▶ Problem: Look through the records, and wherever the string "lettered" turns up, copy out that line.

▶ Supplied records:
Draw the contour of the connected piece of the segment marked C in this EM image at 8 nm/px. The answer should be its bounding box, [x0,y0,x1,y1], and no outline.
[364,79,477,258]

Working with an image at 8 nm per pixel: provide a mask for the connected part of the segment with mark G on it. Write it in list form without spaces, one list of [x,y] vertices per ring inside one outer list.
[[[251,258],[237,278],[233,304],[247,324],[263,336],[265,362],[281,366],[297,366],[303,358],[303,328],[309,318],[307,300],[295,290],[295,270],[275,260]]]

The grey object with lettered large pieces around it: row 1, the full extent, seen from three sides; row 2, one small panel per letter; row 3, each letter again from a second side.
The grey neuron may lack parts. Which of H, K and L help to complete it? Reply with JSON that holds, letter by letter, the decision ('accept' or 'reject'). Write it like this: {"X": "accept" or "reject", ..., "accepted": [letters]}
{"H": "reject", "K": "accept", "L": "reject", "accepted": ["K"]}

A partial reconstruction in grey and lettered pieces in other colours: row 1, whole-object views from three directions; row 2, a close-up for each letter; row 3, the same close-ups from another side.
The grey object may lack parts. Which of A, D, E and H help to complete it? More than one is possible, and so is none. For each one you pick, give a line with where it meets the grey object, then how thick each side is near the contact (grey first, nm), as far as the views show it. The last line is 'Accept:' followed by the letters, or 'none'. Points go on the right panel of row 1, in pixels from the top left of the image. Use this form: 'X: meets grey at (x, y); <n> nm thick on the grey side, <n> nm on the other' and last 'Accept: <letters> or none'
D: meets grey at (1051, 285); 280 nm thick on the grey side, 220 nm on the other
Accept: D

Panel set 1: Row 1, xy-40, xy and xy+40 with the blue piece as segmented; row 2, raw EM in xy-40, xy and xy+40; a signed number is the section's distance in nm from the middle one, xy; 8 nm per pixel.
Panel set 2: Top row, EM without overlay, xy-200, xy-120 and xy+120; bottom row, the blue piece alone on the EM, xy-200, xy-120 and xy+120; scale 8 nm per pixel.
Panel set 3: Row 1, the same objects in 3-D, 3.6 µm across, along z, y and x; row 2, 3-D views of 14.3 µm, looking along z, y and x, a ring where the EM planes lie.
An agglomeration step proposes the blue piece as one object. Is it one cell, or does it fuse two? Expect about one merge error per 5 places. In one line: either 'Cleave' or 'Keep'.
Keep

▶ Solution for this exercise:
The grey object with lettered large pieces around it: row 1, the full extent, seen from three sides; row 2, one small panel per letter; row 3, each letter again from a second side.
A partial reconstruction in grey and lettered pieces in other colours: row 1, whole-object views from three directions; row 2, a close-up for each letter; row 3, the same close-ups from another side.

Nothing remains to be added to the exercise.